[Instructions to follow]: Only the lines below starting at the one containing "X0253500Y0246512D03*" and ending at the one containing "X0163500Y0163500D03*" belong in the answer, each copied exactly.

Provided material: Begin

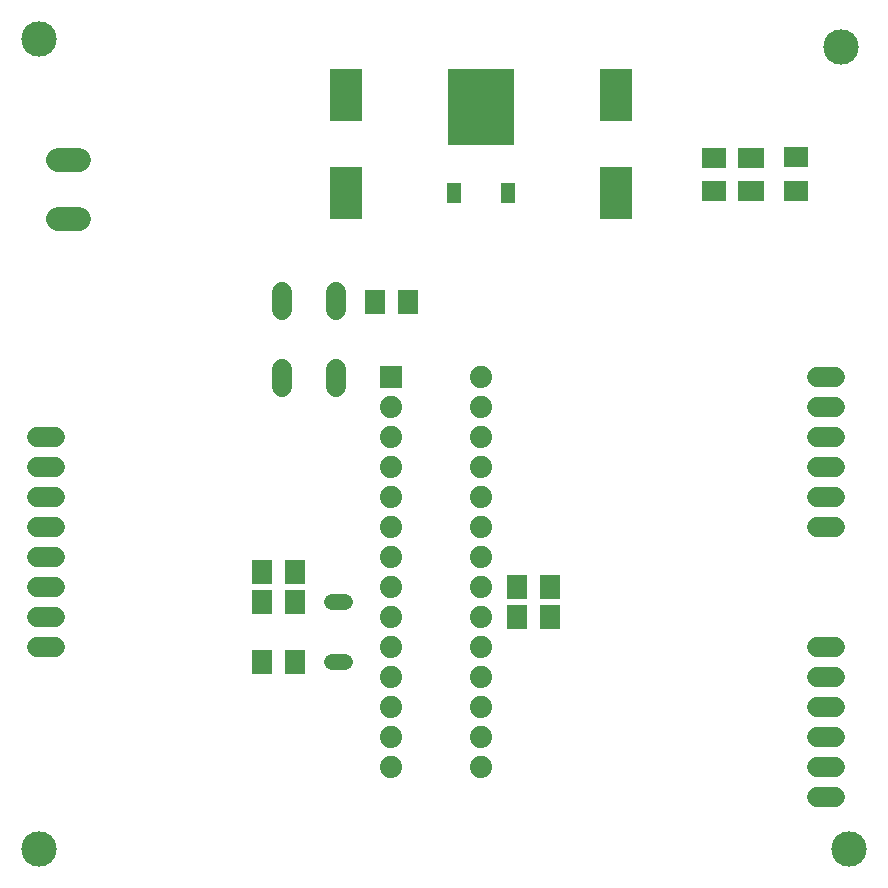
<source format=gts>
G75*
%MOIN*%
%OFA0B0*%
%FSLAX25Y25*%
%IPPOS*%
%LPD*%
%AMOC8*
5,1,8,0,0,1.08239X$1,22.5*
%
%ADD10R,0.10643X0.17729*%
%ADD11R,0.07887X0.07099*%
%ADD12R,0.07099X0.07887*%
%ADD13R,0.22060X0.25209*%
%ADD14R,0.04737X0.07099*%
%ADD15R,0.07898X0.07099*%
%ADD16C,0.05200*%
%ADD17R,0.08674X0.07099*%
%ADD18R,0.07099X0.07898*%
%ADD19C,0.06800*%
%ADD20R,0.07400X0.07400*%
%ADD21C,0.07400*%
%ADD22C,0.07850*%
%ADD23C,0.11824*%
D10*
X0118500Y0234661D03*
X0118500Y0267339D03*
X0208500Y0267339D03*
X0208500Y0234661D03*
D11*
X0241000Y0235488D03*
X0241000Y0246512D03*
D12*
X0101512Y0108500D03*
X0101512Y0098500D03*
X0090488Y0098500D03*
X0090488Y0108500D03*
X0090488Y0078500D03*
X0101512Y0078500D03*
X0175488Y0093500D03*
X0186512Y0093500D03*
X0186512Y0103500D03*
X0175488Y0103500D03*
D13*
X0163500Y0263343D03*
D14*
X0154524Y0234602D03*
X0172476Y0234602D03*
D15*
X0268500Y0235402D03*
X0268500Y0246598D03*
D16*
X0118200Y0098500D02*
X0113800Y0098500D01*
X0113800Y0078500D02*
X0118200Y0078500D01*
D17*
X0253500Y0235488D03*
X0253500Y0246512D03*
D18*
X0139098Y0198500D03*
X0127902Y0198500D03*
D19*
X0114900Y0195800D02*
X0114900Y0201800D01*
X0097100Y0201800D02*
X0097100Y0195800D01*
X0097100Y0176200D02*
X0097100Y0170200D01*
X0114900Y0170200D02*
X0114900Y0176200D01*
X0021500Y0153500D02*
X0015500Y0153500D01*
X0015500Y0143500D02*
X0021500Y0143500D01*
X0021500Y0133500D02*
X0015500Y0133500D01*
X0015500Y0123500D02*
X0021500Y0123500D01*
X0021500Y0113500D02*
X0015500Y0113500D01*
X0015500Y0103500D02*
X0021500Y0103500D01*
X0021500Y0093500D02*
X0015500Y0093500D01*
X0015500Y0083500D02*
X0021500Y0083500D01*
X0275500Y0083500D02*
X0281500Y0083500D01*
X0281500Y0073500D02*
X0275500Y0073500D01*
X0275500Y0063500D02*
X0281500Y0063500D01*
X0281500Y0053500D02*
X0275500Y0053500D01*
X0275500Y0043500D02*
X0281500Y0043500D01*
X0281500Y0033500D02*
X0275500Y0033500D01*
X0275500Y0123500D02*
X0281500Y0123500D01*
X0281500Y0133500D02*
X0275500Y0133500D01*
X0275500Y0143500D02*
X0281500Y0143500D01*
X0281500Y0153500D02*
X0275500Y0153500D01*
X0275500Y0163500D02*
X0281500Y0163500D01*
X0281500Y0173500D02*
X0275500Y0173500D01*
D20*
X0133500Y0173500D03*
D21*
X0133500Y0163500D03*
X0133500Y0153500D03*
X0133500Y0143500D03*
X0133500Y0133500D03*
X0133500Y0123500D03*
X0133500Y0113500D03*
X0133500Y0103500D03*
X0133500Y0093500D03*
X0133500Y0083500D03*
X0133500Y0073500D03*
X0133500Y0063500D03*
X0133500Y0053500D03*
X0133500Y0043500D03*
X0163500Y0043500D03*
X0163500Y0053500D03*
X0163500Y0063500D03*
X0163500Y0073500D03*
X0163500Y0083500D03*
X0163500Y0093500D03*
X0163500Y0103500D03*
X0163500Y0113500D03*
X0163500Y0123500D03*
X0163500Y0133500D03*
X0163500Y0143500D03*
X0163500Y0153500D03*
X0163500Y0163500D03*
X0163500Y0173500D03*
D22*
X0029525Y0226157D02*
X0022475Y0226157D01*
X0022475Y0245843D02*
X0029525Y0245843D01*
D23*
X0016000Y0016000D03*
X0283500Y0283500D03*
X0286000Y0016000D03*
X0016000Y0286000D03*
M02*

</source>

Provided material: End
Provided material: Begin

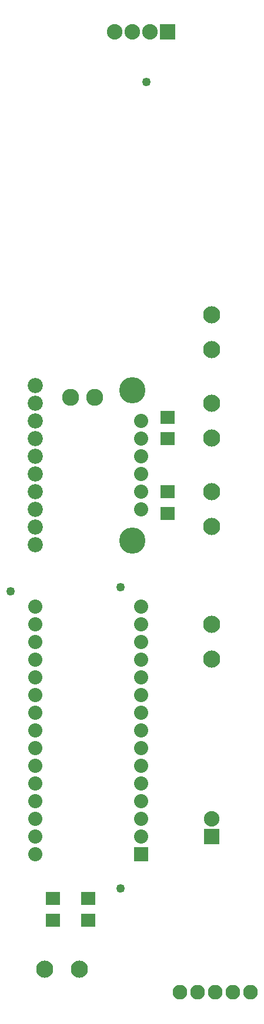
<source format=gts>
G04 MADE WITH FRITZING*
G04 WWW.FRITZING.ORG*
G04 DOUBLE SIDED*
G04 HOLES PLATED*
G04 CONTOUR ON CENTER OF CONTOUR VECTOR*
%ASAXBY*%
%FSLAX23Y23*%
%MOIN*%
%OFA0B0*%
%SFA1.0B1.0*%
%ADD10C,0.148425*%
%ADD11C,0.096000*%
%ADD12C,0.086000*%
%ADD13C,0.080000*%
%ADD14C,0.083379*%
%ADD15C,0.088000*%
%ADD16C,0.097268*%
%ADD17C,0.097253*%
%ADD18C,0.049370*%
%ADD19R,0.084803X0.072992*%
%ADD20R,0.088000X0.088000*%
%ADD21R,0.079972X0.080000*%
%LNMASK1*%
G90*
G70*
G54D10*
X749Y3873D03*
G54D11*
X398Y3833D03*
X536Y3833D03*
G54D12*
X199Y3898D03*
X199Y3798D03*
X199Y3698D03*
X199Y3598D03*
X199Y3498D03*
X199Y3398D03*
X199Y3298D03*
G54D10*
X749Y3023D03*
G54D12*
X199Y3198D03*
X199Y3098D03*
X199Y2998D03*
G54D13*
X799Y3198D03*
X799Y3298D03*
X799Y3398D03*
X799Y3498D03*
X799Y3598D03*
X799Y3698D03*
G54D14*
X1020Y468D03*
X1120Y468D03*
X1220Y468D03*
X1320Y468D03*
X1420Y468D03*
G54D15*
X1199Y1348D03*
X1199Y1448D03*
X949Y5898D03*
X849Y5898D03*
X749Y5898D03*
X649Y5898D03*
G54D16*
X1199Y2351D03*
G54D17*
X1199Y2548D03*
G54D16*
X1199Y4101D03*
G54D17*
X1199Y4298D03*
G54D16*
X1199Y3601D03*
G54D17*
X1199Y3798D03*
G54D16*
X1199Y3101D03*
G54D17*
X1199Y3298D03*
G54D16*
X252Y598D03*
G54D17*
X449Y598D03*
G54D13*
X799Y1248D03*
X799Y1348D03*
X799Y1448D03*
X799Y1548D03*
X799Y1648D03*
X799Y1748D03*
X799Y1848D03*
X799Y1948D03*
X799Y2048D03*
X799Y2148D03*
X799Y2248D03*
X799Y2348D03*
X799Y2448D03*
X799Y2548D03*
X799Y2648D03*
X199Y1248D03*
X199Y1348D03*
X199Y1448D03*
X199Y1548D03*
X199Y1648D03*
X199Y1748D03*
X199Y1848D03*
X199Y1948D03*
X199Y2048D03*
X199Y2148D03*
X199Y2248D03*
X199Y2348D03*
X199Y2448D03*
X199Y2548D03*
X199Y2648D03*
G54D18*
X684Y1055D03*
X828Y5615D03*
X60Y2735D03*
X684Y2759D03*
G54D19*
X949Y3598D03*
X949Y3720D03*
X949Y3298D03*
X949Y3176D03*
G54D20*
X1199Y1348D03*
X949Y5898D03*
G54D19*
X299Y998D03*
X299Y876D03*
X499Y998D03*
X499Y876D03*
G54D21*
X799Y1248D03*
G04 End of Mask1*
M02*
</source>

Provided material: End
Provided material: Begin

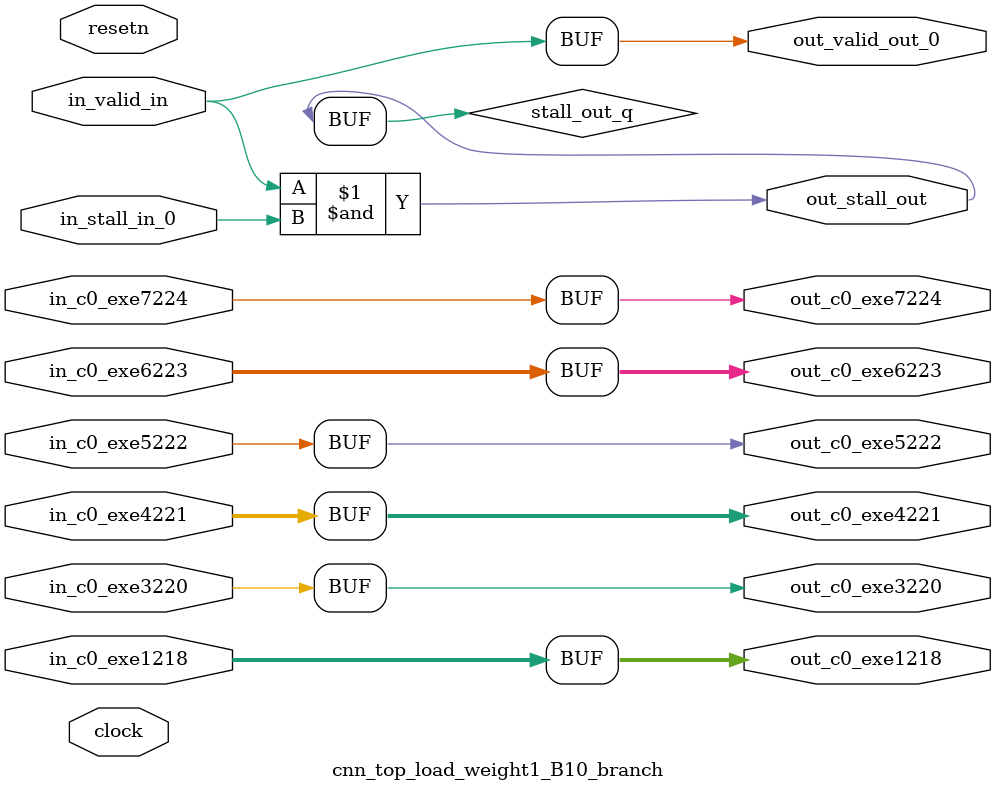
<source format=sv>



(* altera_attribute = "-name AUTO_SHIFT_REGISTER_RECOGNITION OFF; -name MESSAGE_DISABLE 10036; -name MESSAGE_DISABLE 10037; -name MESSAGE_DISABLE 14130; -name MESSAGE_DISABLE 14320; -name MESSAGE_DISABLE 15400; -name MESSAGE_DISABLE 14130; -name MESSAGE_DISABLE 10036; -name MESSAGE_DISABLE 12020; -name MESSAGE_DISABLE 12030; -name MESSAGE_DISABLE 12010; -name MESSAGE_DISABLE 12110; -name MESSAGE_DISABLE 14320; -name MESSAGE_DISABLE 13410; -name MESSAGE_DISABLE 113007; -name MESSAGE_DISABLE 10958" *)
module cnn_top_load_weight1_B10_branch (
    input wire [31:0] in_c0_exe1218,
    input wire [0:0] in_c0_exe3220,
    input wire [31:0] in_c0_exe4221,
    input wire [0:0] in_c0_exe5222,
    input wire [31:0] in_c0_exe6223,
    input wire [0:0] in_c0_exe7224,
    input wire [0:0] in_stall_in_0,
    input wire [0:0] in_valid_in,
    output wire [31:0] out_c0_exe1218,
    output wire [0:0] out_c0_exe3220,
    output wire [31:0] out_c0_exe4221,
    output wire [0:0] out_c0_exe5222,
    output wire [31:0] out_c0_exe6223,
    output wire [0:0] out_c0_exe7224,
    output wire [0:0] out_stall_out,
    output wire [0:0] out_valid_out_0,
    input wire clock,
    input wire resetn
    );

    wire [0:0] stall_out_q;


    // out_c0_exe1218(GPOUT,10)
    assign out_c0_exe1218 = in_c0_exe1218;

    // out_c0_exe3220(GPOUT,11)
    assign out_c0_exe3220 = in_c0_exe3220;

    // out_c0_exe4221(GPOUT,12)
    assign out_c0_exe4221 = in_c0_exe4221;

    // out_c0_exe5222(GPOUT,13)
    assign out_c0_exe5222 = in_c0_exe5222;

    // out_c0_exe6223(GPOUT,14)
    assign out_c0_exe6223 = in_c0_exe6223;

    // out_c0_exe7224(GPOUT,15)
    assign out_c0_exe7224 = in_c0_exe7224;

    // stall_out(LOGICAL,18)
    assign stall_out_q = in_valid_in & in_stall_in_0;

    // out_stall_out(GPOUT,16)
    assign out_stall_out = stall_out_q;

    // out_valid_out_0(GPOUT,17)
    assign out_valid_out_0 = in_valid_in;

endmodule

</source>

Provided material: End

[Expected answer]:
X0253500Y0246512D03*
D18*
X0139098Y0198500D03*
X0127902Y0198500D03*
D19*
X0114900Y0195800D02*
X0114900Y0201800D01*
X0097100Y0201800D02*
X0097100Y0195800D01*
X0097100Y0176200D02*
X0097100Y0170200D01*
X0114900Y0170200D02*
X0114900Y0176200D01*
X0021500Y0153500D02*
X0015500Y0153500D01*
X0015500Y0143500D02*
X0021500Y0143500D01*
X0021500Y0133500D02*
X0015500Y0133500D01*
X0015500Y0123500D02*
X0021500Y0123500D01*
X0021500Y0113500D02*
X0015500Y0113500D01*
X0015500Y0103500D02*
X0021500Y0103500D01*
X0021500Y0093500D02*
X0015500Y0093500D01*
X0015500Y0083500D02*
X0021500Y0083500D01*
X0275500Y0083500D02*
X0281500Y0083500D01*
X0281500Y0073500D02*
X0275500Y0073500D01*
X0275500Y0063500D02*
X0281500Y0063500D01*
X0281500Y0053500D02*
X0275500Y0053500D01*
X0275500Y0043500D02*
X0281500Y0043500D01*
X0281500Y0033500D02*
X0275500Y0033500D01*
X0275500Y0123500D02*
X0281500Y0123500D01*
X0281500Y0133500D02*
X0275500Y0133500D01*
X0275500Y0143500D02*
X0281500Y0143500D01*
X0281500Y0153500D02*
X0275500Y0153500D01*
X0275500Y0163500D02*
X0281500Y0163500D01*
X0281500Y0173500D02*
X0275500Y0173500D01*
D20*
X0133500Y0173500D03*
D21*
X0133500Y0163500D03*
X0133500Y0153500D03*
X0133500Y0143500D03*
X0133500Y0133500D03*
X0133500Y0123500D03*
X0133500Y0113500D03*
X0133500Y0103500D03*
X0133500Y0093500D03*
X0133500Y0083500D03*
X0133500Y0073500D03*
X0133500Y0063500D03*
X0133500Y0053500D03*
X0133500Y0043500D03*
X0163500Y0043500D03*
X0163500Y0053500D03*
X0163500Y0063500D03*
X0163500Y0073500D03*
X0163500Y0083500D03*
X0163500Y0093500D03*
X0163500Y0103500D03*
X0163500Y0113500D03*
X0163500Y0123500D03*
X0163500Y0133500D03*
X0163500Y0143500D03*
X0163500Y0153500D03*
X0163500Y0163500D03*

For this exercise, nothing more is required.